WAITING FOR THE NUMBER 31
What is it about waiting for a bus that makes you assess and analyse your life with toothpick detection? I am early for the 3:17. Not unbelievably, embarrassingly early, but early enough. Sensibly so. And yet, what is it about waiting for a bus that draws pity from passing cars? Like they know I've been stood up before I do.
I kick at a fallen leaf (not its fault, poor thing). I study the slats of the Vine Cottage roof with PhD intent, until a nervy face in the window warns me to back off. I smile at a small cross little girl who is sucking her thumb in the comfort of her mother's Fiat Volvo, but even she shakes her head, like she knows.
I hitch my bag a little higher and think murderous thoughts about the weatherman who claimed rain, but isn't that the sun snickering at me behind a pathetically spineless cloud? I am far too warmly dressed.
3:22. I whip my head around at every sound; every vehicle on God's earth sashays past me, some not even bothering with the up-and-down look of pity. They just move straight on to
reflected humiliation. Get a life! they seem to suggest. Get a car! Walk! Do something!
What is it about waiting for a bus that slows time right down to the wettest and thickest of crawls? In a small village that only contains a telephone booth library and a fish and chips, you stand out when you are stood up.
I grit my teeth. I breathe. I start to walk home, with dignity. I will not under any circumstances, run, even if... just if... that bus shows up now.
That bus is the number 31. I have a profound love/hate relationship with that bus. I love its very existence and I hate how infrequent its existence is. Once I miss the 3:17 there are no more buses until the next day and then there will be only three, at
10:07am 1:17pm 3:17pm
Here, in Little Shelford, we are at the mercy of a fateful decision. The number 31 is in danger of being scrapped. Not the bus itself, of course, just us being on the route. A sense of lethargy could easily prevail here, especially among those who have a car. I don’t drive. One reason among many: glaucoma.
According to last month’s bus survey, 66% of Little Shelfordians would use the bus if only it ran more frequently with only a paltry 11% being disinterested. Surely these are promising numbers? 37% long for a one-hourly service while 45% would be prepared to accept a two-hourly service. Anything would surely be better than the dust motes that gather while we wait like surly teenagers for the elusive 31?
You just want to shop! I hear you snigger. Yes, shopping in Cambridge is high on my list. Alongside the theatre, cinema, central library and my university classes… but also the nearer prospect of the clinic, shops, bank and library in Great Shelford. And in between those, the shadow of Addenbrooke’s which looms over my life. I have appointments at the hospital every few weeks of every month of every year. I spend hours waiting inside various departments of Addenbrooke’s - waiting extra hours because of a sparse bus service makes life untenable. My mother is wonderful, as are kind friends. But oh, to have a trustworthy independent travelling system close at hand.
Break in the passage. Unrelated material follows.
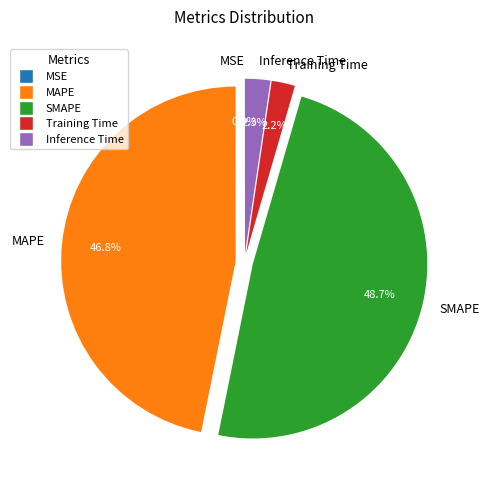

Do SMAPE and Training Time together represent more than half of the pie?

Yes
Of course, the 31 does take the most extraordinarily long and arduous route – I sometimes feel as though I might end up in Oxford or Brighton or Timbuktoo… but that’s a small quibble.
Imagine a bus service that trundled by more frequently. No more embarrassing dithering outside the Sycamore, feigning nonchalance… it would feel like cakes falling from the sky, like summer all year round… most of all, it would feel like dignity.